- ACTIVITY: Exact copies of all the entries are required.
━━ INPUT MATERIAL
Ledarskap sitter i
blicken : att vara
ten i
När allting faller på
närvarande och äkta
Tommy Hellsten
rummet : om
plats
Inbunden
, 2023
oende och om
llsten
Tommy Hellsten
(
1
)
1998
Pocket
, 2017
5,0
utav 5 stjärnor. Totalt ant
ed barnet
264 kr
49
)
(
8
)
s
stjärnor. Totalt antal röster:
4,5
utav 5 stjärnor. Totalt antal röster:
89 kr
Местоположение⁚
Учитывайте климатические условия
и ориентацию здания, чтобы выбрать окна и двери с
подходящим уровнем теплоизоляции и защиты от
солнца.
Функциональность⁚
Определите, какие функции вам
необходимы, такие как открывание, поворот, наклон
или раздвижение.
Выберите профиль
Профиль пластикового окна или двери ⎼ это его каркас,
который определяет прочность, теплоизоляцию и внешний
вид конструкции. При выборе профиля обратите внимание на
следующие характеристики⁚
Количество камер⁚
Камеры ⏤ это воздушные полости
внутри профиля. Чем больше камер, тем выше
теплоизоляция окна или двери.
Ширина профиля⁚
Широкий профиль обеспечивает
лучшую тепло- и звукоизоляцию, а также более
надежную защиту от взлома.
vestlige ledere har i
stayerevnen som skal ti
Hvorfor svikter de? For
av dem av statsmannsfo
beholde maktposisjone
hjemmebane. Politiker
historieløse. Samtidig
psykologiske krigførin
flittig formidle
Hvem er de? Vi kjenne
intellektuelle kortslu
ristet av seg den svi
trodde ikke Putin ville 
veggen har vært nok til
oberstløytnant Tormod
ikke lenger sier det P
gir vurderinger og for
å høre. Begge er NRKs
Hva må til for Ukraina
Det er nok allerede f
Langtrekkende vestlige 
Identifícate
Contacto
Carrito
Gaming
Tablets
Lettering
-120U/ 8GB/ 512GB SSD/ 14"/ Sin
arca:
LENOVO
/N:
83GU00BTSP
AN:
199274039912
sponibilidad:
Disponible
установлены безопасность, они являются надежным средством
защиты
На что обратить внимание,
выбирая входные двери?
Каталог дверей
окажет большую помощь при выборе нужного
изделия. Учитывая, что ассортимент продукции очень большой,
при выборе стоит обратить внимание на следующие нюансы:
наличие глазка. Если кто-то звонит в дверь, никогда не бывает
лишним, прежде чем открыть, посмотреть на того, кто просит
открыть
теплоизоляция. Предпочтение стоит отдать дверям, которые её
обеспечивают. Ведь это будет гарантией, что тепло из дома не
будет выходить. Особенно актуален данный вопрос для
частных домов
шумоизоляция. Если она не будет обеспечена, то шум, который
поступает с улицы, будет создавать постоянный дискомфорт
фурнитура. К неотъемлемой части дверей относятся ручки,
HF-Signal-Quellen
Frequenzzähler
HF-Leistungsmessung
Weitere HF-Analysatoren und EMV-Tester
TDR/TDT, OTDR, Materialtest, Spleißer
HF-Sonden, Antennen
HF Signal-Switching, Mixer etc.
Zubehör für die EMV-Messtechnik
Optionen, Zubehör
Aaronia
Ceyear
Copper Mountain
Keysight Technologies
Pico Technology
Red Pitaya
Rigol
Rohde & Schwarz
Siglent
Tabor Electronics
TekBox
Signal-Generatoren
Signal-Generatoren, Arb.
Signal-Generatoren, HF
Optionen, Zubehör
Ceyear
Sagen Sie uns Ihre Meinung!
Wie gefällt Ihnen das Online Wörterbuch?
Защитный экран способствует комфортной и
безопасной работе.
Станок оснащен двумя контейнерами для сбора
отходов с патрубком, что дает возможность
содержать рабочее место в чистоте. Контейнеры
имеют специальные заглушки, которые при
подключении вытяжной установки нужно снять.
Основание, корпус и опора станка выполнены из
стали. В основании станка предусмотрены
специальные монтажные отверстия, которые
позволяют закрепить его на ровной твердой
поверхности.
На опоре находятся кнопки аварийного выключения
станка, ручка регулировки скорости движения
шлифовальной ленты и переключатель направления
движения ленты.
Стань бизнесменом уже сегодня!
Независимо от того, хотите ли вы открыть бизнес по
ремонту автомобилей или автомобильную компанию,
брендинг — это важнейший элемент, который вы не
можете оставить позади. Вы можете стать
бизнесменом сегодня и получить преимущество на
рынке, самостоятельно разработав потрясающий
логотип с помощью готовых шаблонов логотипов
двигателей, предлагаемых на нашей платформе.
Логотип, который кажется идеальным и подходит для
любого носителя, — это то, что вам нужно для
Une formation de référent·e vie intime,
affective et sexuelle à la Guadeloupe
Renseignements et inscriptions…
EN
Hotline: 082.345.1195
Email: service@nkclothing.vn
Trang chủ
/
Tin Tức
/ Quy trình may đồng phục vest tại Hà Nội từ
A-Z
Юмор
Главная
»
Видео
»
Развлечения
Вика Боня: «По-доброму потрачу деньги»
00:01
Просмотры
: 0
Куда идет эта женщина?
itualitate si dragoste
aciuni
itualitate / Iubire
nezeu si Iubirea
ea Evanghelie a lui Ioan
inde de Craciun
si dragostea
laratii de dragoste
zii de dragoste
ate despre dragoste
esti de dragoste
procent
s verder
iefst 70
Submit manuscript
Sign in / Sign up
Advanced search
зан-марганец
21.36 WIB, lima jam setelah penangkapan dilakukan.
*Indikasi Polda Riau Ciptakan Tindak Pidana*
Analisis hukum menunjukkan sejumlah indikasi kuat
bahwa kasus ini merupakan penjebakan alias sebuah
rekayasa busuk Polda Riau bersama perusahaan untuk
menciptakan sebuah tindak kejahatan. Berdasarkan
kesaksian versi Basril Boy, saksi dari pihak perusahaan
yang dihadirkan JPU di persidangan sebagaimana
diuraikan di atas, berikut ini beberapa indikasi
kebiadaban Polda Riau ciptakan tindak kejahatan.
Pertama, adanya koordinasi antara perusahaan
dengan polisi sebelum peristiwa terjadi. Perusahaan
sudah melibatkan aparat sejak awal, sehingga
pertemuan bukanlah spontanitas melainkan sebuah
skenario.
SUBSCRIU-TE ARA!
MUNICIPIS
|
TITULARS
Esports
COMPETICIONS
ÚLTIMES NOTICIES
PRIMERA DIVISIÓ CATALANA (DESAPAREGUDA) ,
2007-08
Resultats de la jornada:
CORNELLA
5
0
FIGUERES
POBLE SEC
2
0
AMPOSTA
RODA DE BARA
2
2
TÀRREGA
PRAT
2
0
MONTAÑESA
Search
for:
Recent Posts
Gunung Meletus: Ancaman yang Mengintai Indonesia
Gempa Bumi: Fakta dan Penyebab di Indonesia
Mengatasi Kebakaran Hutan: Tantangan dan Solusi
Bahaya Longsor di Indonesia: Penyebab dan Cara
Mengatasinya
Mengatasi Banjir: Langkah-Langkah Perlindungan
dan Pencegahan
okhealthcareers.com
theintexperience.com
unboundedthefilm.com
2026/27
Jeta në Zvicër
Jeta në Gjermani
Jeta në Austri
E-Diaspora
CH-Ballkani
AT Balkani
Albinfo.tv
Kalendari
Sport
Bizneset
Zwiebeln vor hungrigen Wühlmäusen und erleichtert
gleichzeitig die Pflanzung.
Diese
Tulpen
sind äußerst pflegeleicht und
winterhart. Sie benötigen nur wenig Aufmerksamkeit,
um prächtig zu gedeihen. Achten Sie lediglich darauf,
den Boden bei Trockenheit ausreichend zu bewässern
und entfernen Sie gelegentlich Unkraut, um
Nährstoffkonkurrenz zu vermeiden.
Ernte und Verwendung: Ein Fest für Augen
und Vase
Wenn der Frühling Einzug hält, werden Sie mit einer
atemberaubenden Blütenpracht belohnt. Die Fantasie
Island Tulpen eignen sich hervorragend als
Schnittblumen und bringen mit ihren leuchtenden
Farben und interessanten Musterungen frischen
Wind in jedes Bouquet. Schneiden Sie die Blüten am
━━━━
- ANSWER TO THIS TASK:
Ledarskap sitter i
blicken : att vara
ten i
När allting faller på
närvarande och äkta
Tommy Hellsten
rummet : om
plats
Inbunden
, 2023
oende och om
llsten
Tommy Hellsten
(
1
)
1998
Pocket
, 2017
5,0
utav 5 stjärnor. Totalt ant
ed barnet
264 kr
49
)
(
8
)
s
stjärnor. Totalt antal röster:
4,5
utav 5 stjärnor. Totalt antal röster:
89 kr
Местоположение⁚
Учитывайте климатические условия
и ориентацию здания, чтобы выбрать окна и двери с
подходящим уровнем теплоизоляции и защиты от
солнца.
Функциональность⁚
Определите, какие функции вам
необходимы, такие как открывание, поворот, наклон
или раздвижение.
Выберите профиль
Профиль пластикового окна или двери ⎼ это его каркас,
который определяет прочность, теплоизоляцию и внешний
вид конструкции. При выборе профиля обратите внимание на
следующие характеристики⁚
Количество камер⁚
Камеры ⏤ это воздушные полости
внутри профиля. Чем больше камер, тем выше
теплоизоляция окна или двери.
Ширина профиля⁚
Широкий профиль обеспечивает
лучшую тепло- и звукоизоляцию, а также более
надежную защиту от взлома.
vestlige ledere har i
stayerevnen som skal ti
Hvorfor svikter de? For
av dem av statsmannsfo
beholde maktposisjone
hjemmebane. Politiker
historieløse. Samtidig
psykologiske krigførin
flittig formidle
Hvem er de? Vi kjenne
intellektuelle kortslu
ristet av seg den svi
trodde ikke Putin ville 
veggen har vært nok til
oberstløytnant Tormod
ikke lenger sier det P
gir vurderinger og for
å høre. Begge er NRKs
Hva må til for Ukraina
Det er nok allerede f
Langtrekkende vestlige 
Identifícate
Contacto
Carrito
Gaming
Tablets
Lettering
-120U/ 8GB/ 512GB SSD/ 14"/ Sin
arca:
LENOVO
/N:
83GU00BTSP
AN:
199274039912
sponibilidad:
Disponible
установлены безопасность, они являются надежным средством
защиты
На что обратить внимание,
выбирая входные двери?
Каталог дверей
окажет большую помощь при выборе нужного
изделия. Учитывая, что ассортимент продукции очень большой,
при выборе стоит обратить внимание на следующие нюансы:
наличие глазка. Если кто-то звонит в дверь, никогда не бывает
лишним, прежде чем открыть, посмотреть на того, кто просит
открыть
теплоизоляция. Предпочтение стоит отдать дверям, которые её
обеспечивают. Ведь это будет гарантией, что тепло из дома не
будет выходить. Особенно актуален данный вопрос для
частных домов
шумоизоляция. Если она не будет обеспечена, то шум, который
поступает с улицы, будет создавать постоянный дискомфорт
фурнитура. К неотъемлемой части дверей относятся ручки,
HF-Signal-Quellen
Frequenzzähler
HF-Leistungsmessung
Weitere HF-Analysatoren und EMV-Tester
TDR/TDT, OTDR, Materialtest, Spleißer
HF-Sonden, Antennen
HF Signal-Switching, Mixer etc.
Zubehör für die EMV-Messtechnik
Optionen, Zubehör
Aaronia
Ceyear
Copper Mountain
Keysight Technologies
Pico Technology
Red Pitaya
Rigol
Rohde & Schwarz
Siglent
Tabor Electronics
TekBox
Signal-Generatoren
Signal-Generatoren, Arb.
Signal-Generatoren, HF
Optionen, Zubehör
Ceyear
Sagen Sie uns Ihre Meinung!
Wie gefällt Ihnen das Online Wörterbuch?
Защитный экран способствует комфортной и
безопасной работе.
Станок оснащен двумя контейнерами для сбора
отходов с патрубком, что дает возможность
содержать рабочее место в чистоте. Контейнеры
имеют специальные заглушки, которые при
подключении вытяжной установки нужно снять.
Основание, корпус и опора станка выполнены из
стали. В основании станка предусмотрены
специальные монтажные отверстия, которые
позволяют закрепить его на ровной твердой
поверхности.
На опоре находятся кнопки аварийного выключения
станка, ручка регулировки скорости движения
шлифовальной ленты и переключатель направления
движения ленты.
Стань бизнесменом уже сегодня!
Независимо от того, хотите ли вы открыть бизнес по
ремонту автомобилей или автомобильную компанию,
брендинг — это важнейший элемент, который вы не
можете оставить позади. Вы можете стать
бизнесменом сегодня и получить преимущество на
рынке, самостоятельно разработав потрясающий
логотип с помощью готовых шаблонов логотипов
двигателей, предлагаемых на нашей платформе.
Логотип, который кажется идеальным и подходит для
любого носителя, — это то, что вам нужно для
Une formation de référent·e vie intime,
affective et sexuelle à la Guadeloupe
Renseignements et inscriptions…
EN
Hotline: 082.345.1195
Email: service@nkclothing.vn
Trang chủ
/
Tin Tức
/ Quy trình may đồng phục vest tại Hà Nội từ
A-Z
Юмор
Главная
»
Видео
»
Развлечения
Вика Боня: «По-доброму потрачу деньги»
00:01
Просмотры
: 0
Куда идет эта женщина?
itualitate si dragoste
aciuni
itualitate / Iubire
nezeu si Iubirea
ea Evanghelie a lui Ioan
inde de Craciun
si dragostea
laratii de dragoste
zii de dragoste
ate despre dragoste
esti de dragoste
procent
s verder
iefst 70
Submit manuscript
Sign in / Sign up
Advanced search
зан-марганец
21.36 WIB, lima jam setelah penangkapan dilakukan.
*Indikasi Polda Riau Ciptakan Tindak Pidana*
Analisis hukum menunjukkan sejumlah indikasi kuat
bahwa kasus ini merupakan penjebakan alias sebuah
rekayasa busuk Polda Riau bersama perusahaan untuk
menciptakan sebuah tindak kejahatan. Berdasarkan
kesaksian versi Basril Boy, saksi dari pihak perusahaan
yang dihadirkan JPU di persidangan sebagaimana
diuraikan di atas, berikut ini beberapa indikasi
kebiadaban Polda Riau ciptakan tindak kejahatan.
Pertama, adanya koordinasi antara perusahaan
dengan polisi sebelum peristiwa terjadi. Perusahaan
sudah melibatkan aparat sejak awal, sehingga
pertemuan bukanlah spontanitas melainkan sebuah
skenario.
SUBSCRIU-TE ARA!
MUNICIPIS
|
TITULARS
Esports
COMPETICIONS
ÚLTIMES NOTICIES
PRIMERA DIVISIÓ CATALANA (DESAPAREGUDA) ,
2007-08
Resultats de la jornada:
CORNELLA
5
0
FIGUERES
POBLE SEC
2
0
AMPOSTA
RODA DE BARA
2
2
TÀRREGA
PRAT
2
0
MONTAÑESA
Search
for:
Recent Posts
Gunung Meletus: Ancaman yang Mengintai Indonesia
Gempa Bumi: Fakta dan Penyebab di Indonesia
Mengatasi Kebakaran Hutan: Tantangan dan Solusi
Bahaya Longsor di Indonesia: Penyebab dan Cara
Mengatasinya
Mengatasi Banjir: Langkah-Langkah Perlindungan
dan Pencegahan
okhealthcareers.com
theintexperience.com
unboundedthefilm.com
2026/27
Jeta në Zvicër
Jeta në Gjermani
Jeta në Austri
E-Diaspora
CH-Ballkani
AT Balkani
Albinfo.tv
Kalendari
Sport
Bizneset
Zwiebeln vor hungrigen Wühlmäusen und erleichtert
gleichzeitig die Pflanzung.
Diese
Tulpen
sind äußerst pflegeleicht und
winterhart. Sie benötigen nur wenig Aufmerksamkeit,
um prächtig zu gedeihen. Achten Sie lediglich darauf,
den Boden bei Trockenheit ausreichend zu bewässern
und entfernen Sie gelegentlich Unkraut, um
Nährstoffkonkurrenz zu vermeiden.
Ernte und Verwendung: Ein Fest für Augen
und Vase
Wenn der Frühling Einzug hält, werden Sie mit einer
atemberaubenden Blütenpracht belohnt. Die Fantasie
Island Tulpen eignen sich hervorragend als
Schnittblumen und bringen mit ihren leuchtenden
Farben und interessanten Musterungen frischen
Wind in jedes Bouquet. Schneiden Sie die Blüten am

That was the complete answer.